16. Learned counsel for the petitioners submitted that on occasions new permits are necessary to be stopped for various considerations. Reliance was placed on the decision of this Court, when this Court had an occasion to consider the Government insisting on permit holders to offer more amenities and conforts to the travelling public with regard to Fast Passengers Services. In this connection reliance is placed on the observations in para 16 in the said decision that Government has not fixed any guideline in the form of rules prescribing the requirements of vehicles to be used as Fast Passenger, Super Fast, Express, Super Express, Deluxe or Super Deluxe, observing as follows:--
"The absence of such rule leads to arbitrary grant of such permits. Therefore, we think it proper to direct State Transport Authority, Regional Transport Authorities and the State Transport Appellate Tribunal not to grant permits for Fast Passenger, Super Fast, Express, Super Express, Deluxe or Super Deluxe till the Government lay down the standard and requirements of the vehicle which can be put in use as Fast Passenger, Super Fast, Express, Super Express, Deluxe or Super Deluxe. We do so."
17. Learned counsel submitted that this Court has issued directions not to grant permits. With anxiety at my command I have considered the judgment and the observations. Firstly the observations are against the declaration of law by the Supreme Court in Mithilesh Garg's case (AIR 1992 SC 443). Secondly, the observation would not be the ratio decidendi. Additionally the said decision of the Supreme Court does not appear to be present to the minds when Sebastian's case (1995 (1) Ker LT 421) was decided because there is no reference to the emphatic observations regarding the people oriented apporach of the Act of 1988 as declared by the Supreme Court. If the provisions of the Act are to be understood in favour of new entrants entitled to claim transport permit in time then such a direction not to grant permits, being contrary to the law declared by the Supreme Court would not be avail for consideration.

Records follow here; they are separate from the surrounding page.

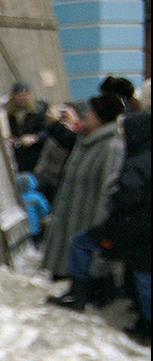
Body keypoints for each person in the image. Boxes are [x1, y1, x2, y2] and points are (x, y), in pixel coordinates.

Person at [50, 112, 151, 343]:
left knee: (144, 280)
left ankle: (80, 294)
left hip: (131, 230)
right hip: (136, 230)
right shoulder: (142, 156)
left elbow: (127, 197)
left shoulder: (137, 160)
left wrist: (114, 199)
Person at [41, 93, 126, 289]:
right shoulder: (84, 142)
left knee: (86, 257)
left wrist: (99, 224)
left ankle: (88, 289)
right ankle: (74, 286)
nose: (85, 115)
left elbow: (108, 191)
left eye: (91, 112)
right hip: (70, 215)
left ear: (101, 118)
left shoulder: (111, 146)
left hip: (89, 218)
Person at [5, 81, 51, 172]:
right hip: (16, 155)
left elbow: (46, 131)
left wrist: (34, 138)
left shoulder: (38, 111)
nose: (22, 98)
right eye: (20, 95)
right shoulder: (8, 113)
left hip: (34, 155)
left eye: (25, 95)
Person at [17, 171, 51, 245]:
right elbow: (44, 209)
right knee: (36, 243)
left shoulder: (17, 198)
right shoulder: (36, 197)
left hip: (21, 229)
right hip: (34, 227)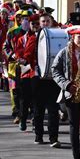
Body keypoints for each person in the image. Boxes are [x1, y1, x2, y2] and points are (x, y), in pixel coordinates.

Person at [51, 25, 80, 159]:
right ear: (72, 37)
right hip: (70, 93)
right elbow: (55, 71)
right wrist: (67, 85)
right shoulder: (64, 53)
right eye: (79, 37)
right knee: (74, 126)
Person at [22, 13, 62, 147]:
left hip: (52, 77)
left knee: (53, 109)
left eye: (47, 21)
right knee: (38, 109)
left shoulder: (57, 36)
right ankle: (39, 135)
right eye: (43, 21)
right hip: (38, 77)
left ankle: (53, 138)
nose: (45, 23)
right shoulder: (35, 38)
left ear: (51, 22)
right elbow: (27, 55)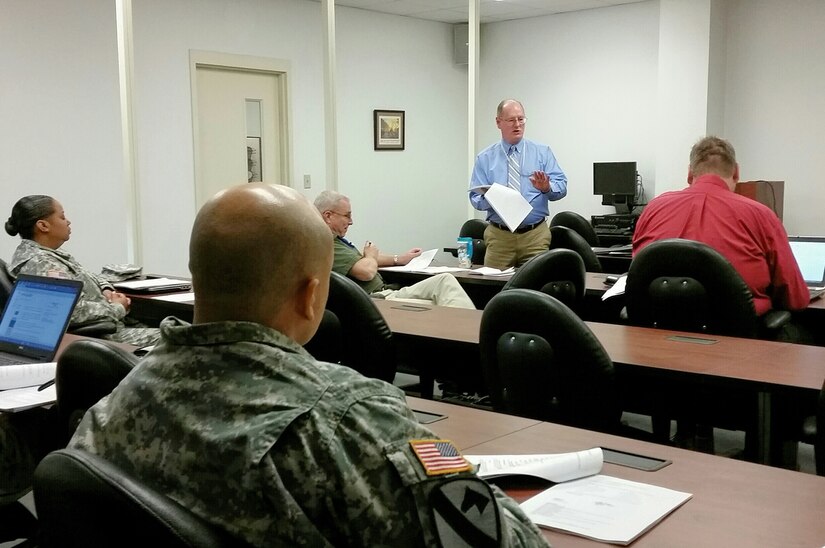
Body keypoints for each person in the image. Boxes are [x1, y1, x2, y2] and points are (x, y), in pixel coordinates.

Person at [69, 183, 549, 547]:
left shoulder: (113, 401)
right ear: (312, 294)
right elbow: (504, 540)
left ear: (196, 276)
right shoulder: (351, 415)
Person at [632, 136, 808, 316]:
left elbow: (637, 276)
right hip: (739, 338)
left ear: (690, 173)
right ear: (736, 172)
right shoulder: (760, 215)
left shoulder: (653, 209)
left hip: (656, 333)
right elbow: (796, 298)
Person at [4, 195, 159, 346]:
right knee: (180, 337)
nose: (68, 222)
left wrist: (105, 289)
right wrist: (117, 307)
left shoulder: (47, 254)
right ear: (43, 226)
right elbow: (70, 311)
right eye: (62, 217)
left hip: (109, 325)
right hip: (100, 336)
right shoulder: (41, 263)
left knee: (170, 325)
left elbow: (89, 275)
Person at [314, 190, 476, 309]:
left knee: (444, 280)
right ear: (328, 216)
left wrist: (400, 259)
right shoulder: (325, 243)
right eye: (347, 216)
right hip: (377, 300)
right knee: (443, 304)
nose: (351, 221)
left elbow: (360, 261)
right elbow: (366, 271)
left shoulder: (335, 240)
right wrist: (370, 256)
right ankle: (474, 340)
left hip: (386, 292)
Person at [469, 99, 568, 269]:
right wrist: (492, 198)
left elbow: (562, 186)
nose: (517, 125)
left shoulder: (542, 152)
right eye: (511, 120)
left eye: (521, 119)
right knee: (494, 290)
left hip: (534, 236)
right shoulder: (485, 158)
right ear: (498, 122)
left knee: (535, 289)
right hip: (499, 237)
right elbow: (475, 197)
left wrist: (547, 188)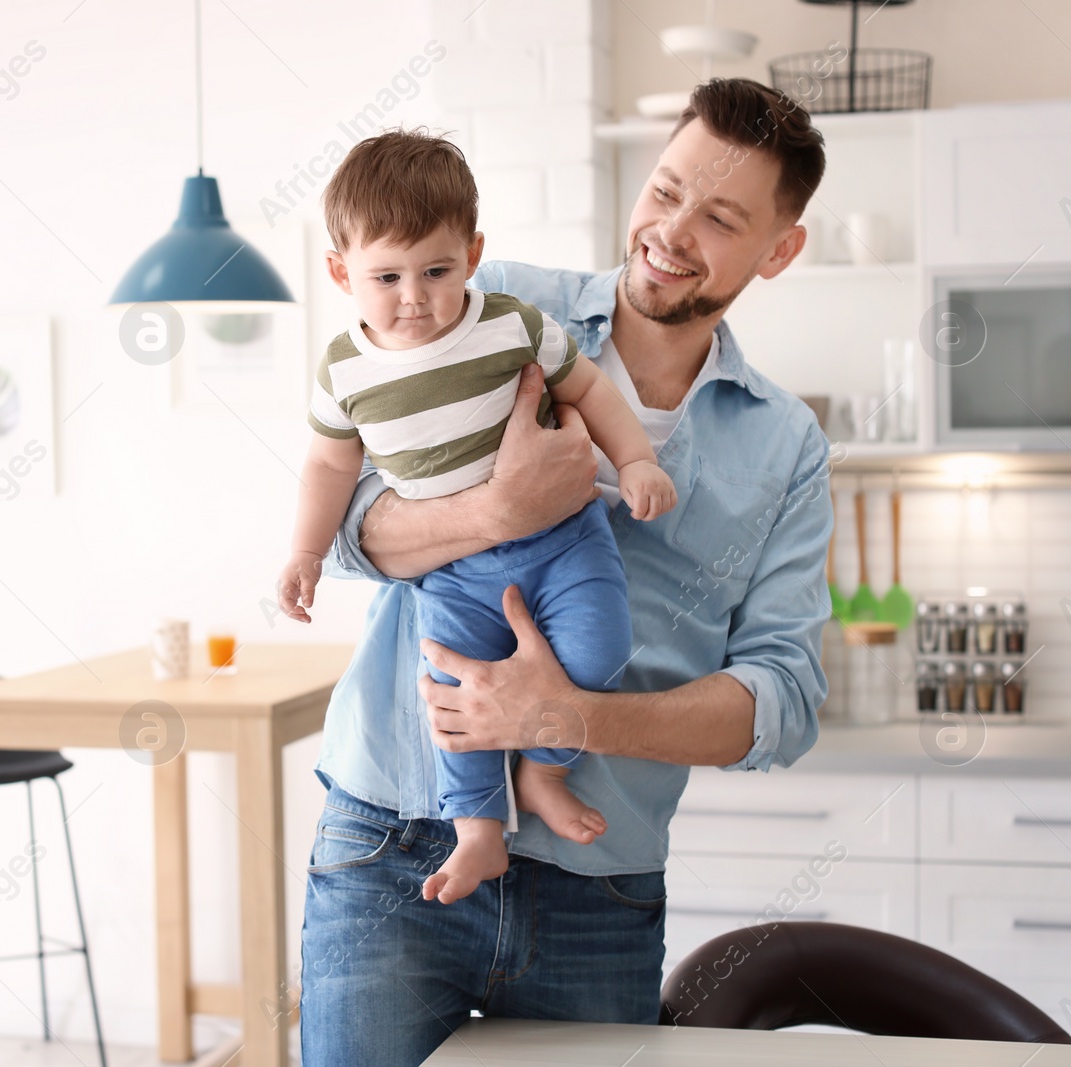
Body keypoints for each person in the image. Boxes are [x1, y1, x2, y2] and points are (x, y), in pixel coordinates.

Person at [297, 77, 834, 1067]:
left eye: (718, 217)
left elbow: (784, 699)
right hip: (392, 842)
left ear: (778, 249)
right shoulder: (482, 307)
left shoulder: (787, 445)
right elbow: (341, 528)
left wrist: (571, 720)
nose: (670, 231)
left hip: (597, 881)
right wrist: (495, 511)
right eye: (665, 190)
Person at [276, 129, 676, 906]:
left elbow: (590, 389)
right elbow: (330, 466)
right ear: (339, 272)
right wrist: (305, 551)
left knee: (601, 650)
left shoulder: (510, 324)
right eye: (385, 276)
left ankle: (543, 772)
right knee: (450, 701)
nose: (415, 296)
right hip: (452, 571)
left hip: (565, 543)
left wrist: (635, 462)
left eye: (437, 270)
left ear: (473, 250)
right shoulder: (344, 371)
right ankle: (479, 833)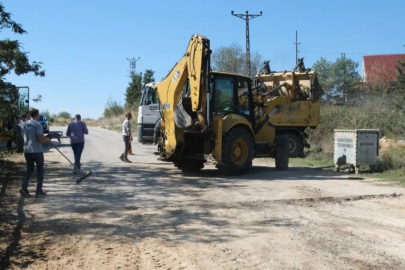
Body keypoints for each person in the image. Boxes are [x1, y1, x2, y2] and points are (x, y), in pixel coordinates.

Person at [19, 108, 51, 197]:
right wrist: (47, 141)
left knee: (29, 169)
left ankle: (24, 187)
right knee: (40, 171)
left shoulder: (24, 124)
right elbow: (40, 138)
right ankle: (38, 191)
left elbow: (23, 137)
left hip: (27, 150)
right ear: (36, 115)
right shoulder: (38, 124)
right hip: (37, 151)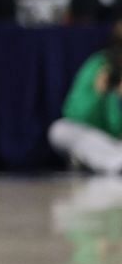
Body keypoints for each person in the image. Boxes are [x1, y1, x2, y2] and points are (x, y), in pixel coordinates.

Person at [48, 19, 122, 175]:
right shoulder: (99, 64)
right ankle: (113, 163)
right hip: (99, 140)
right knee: (59, 130)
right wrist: (98, 94)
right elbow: (73, 114)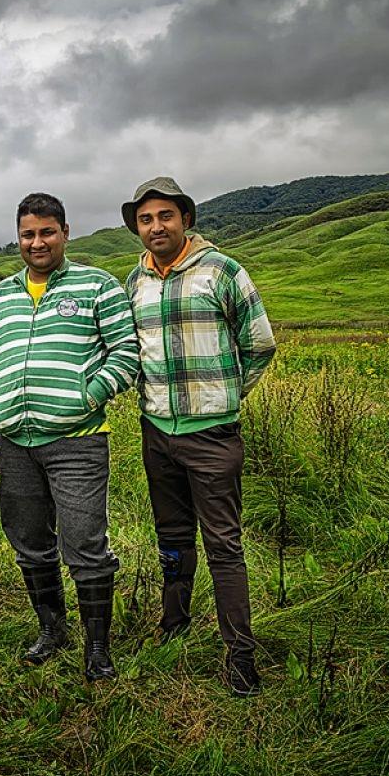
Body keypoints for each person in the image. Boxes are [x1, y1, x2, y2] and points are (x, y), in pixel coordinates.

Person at [0, 192, 140, 680]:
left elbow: (125, 352)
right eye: (28, 234)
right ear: (18, 238)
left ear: (65, 232)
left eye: (47, 232)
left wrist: (87, 396)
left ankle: (97, 647)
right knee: (28, 537)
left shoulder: (97, 285)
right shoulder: (2, 294)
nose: (37, 242)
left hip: (76, 439)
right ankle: (52, 629)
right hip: (15, 441)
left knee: (85, 540)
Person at [122, 176, 277, 696]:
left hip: (212, 434)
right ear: (137, 228)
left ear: (185, 218)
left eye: (165, 216)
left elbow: (258, 343)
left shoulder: (223, 271)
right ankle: (174, 625)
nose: (155, 226)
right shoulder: (135, 282)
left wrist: (225, 396)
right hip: (156, 431)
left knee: (224, 545)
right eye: (146, 219)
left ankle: (240, 654)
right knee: (171, 537)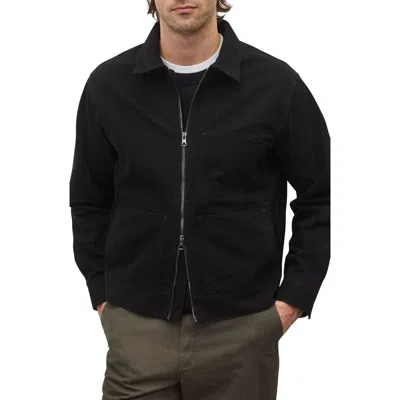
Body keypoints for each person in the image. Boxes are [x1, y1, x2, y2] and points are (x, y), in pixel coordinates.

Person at [69, 0, 331, 398]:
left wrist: (292, 300)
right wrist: (103, 296)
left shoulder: (276, 85)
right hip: (137, 331)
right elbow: (89, 199)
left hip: (241, 335)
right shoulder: (109, 86)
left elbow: (319, 196)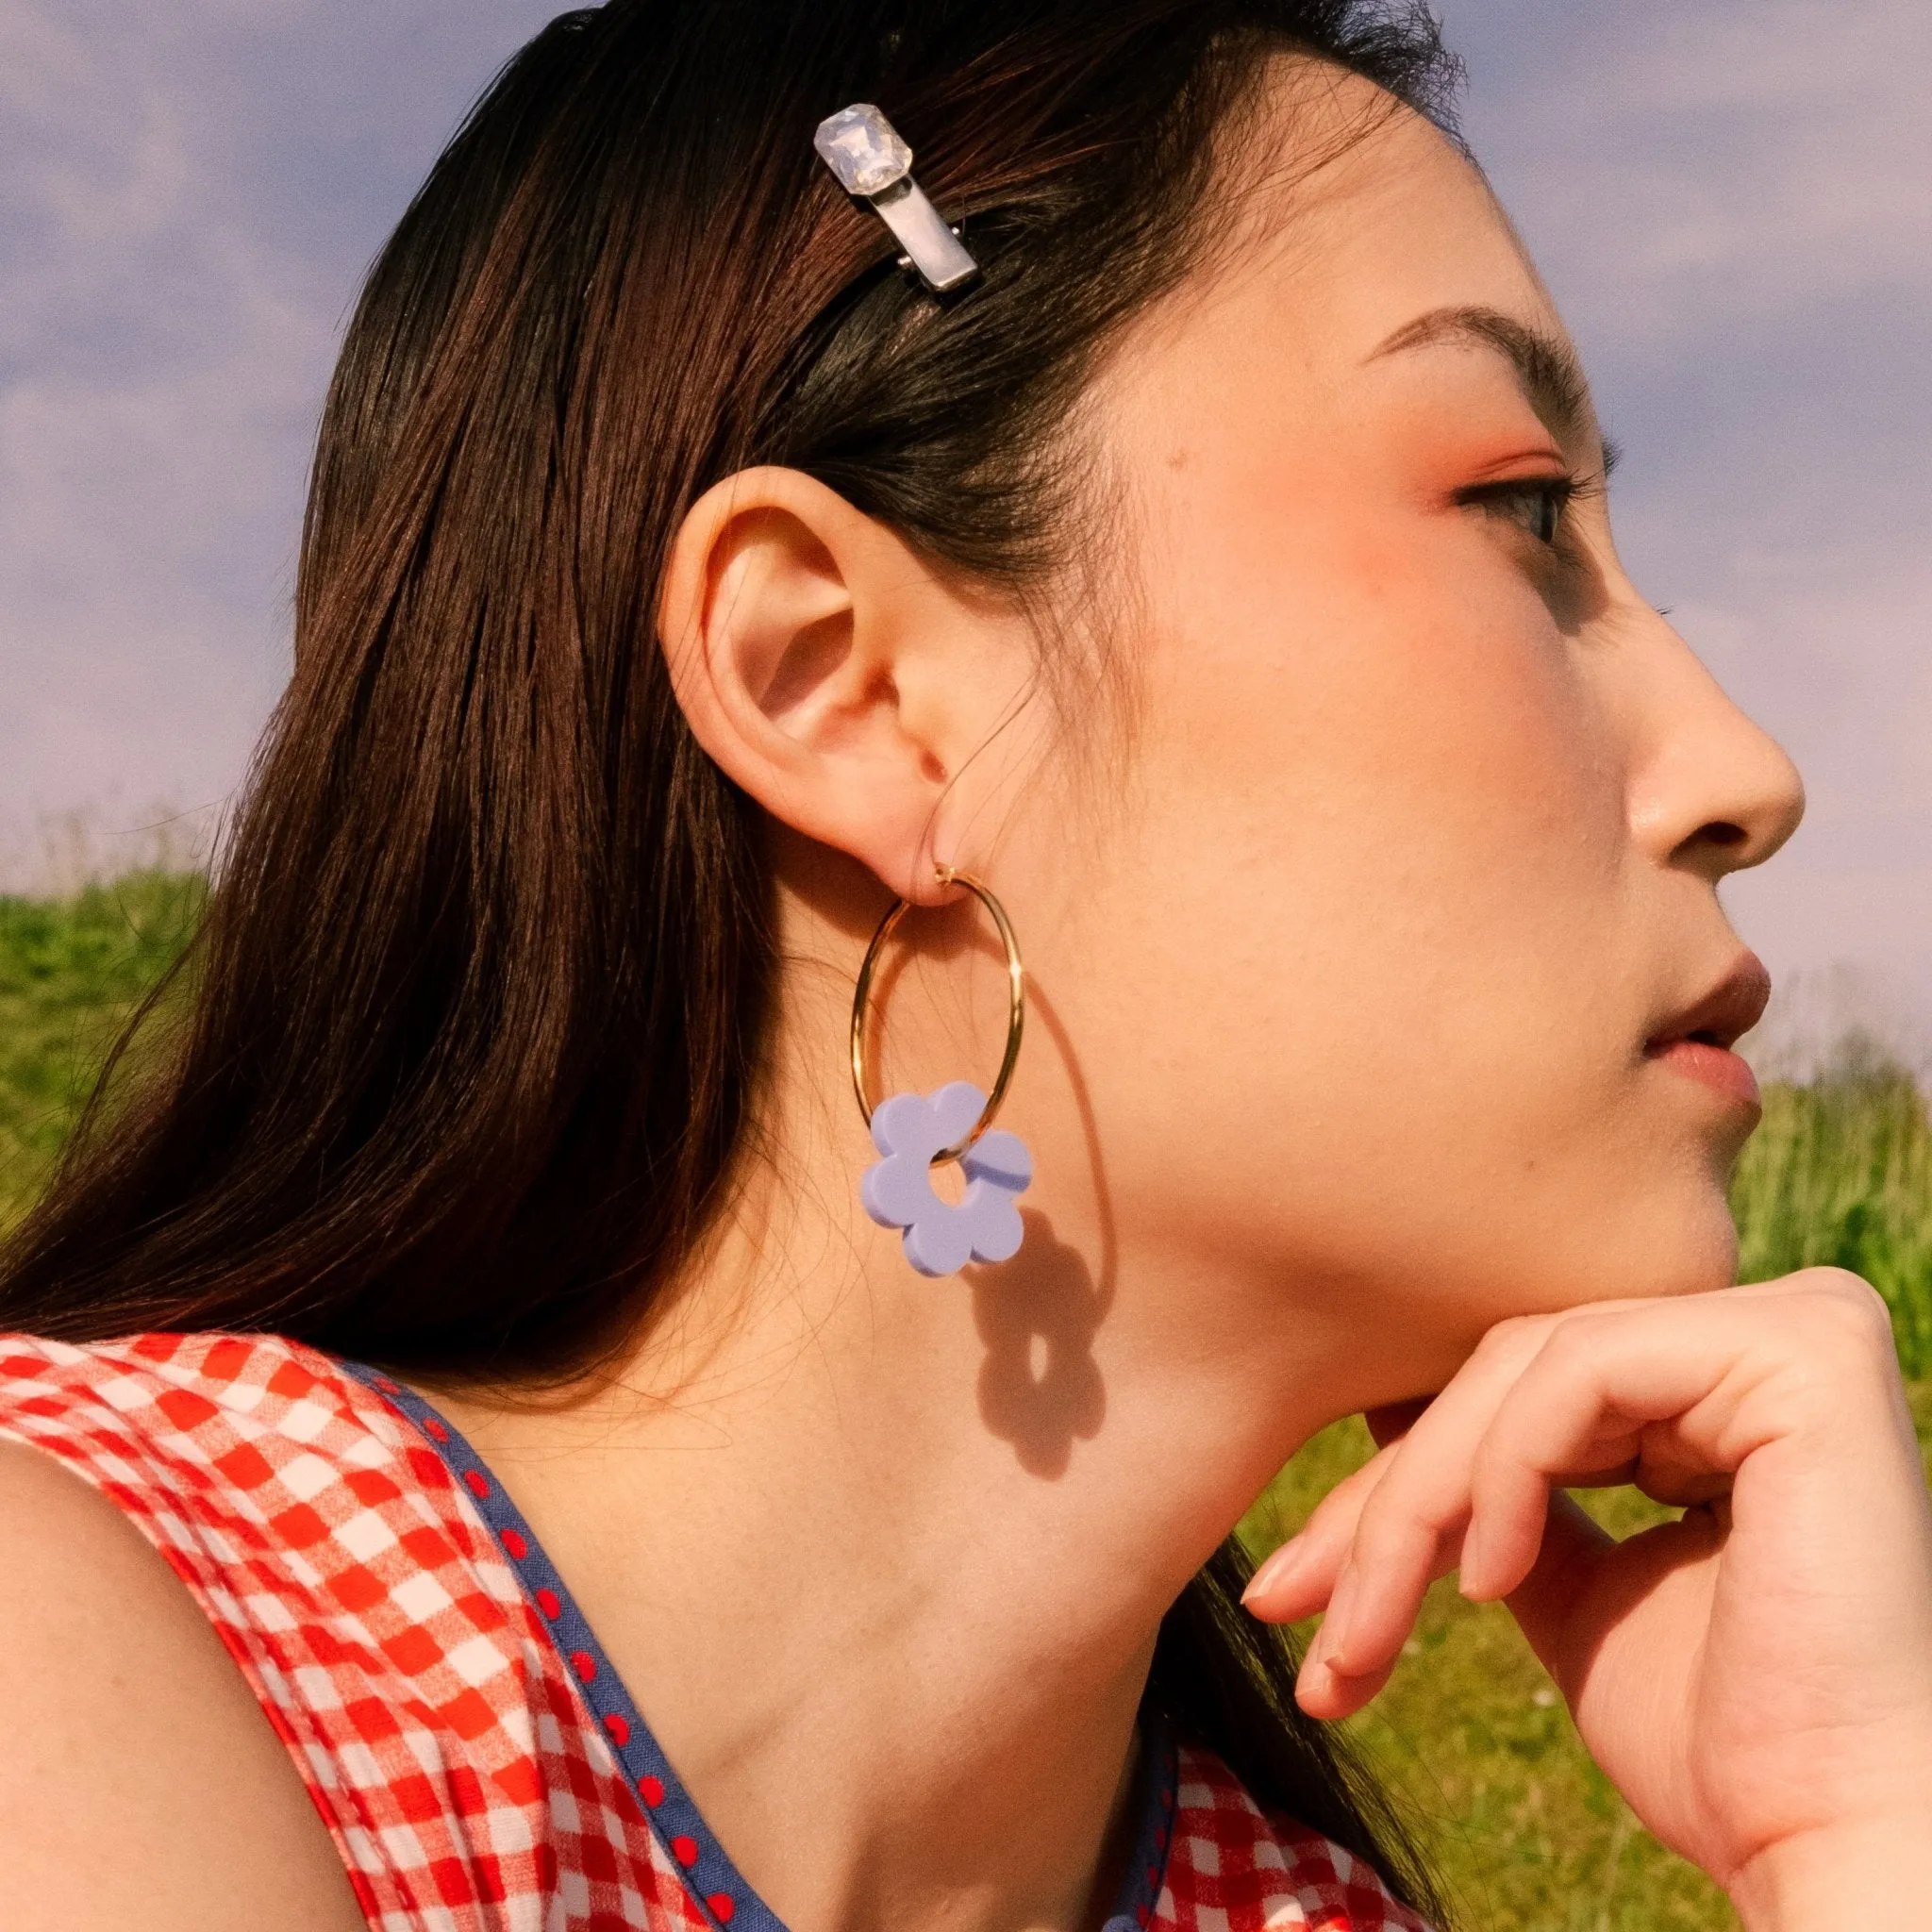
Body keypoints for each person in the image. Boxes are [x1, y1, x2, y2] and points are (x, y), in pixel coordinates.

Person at [2, 2, 1927, 1926]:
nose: (1746, 775)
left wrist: (1861, 1838)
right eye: (1517, 513)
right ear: (847, 689)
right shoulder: (77, 1669)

Apart therefrom it is also urged by the learned counsel for the new applicants that such obervations directing the Government to frame rules, trade on the absent advisory function of the Court. At any rate, in view of the above discussion it is not possible to continue the interim orders even for a minute in such a situation.
For the above reasons all the three petitions stand dismissed and interim orders that are passed stand vacated forthwith and the authorities would be free to deal with the situation within their own rights and powers under the Act.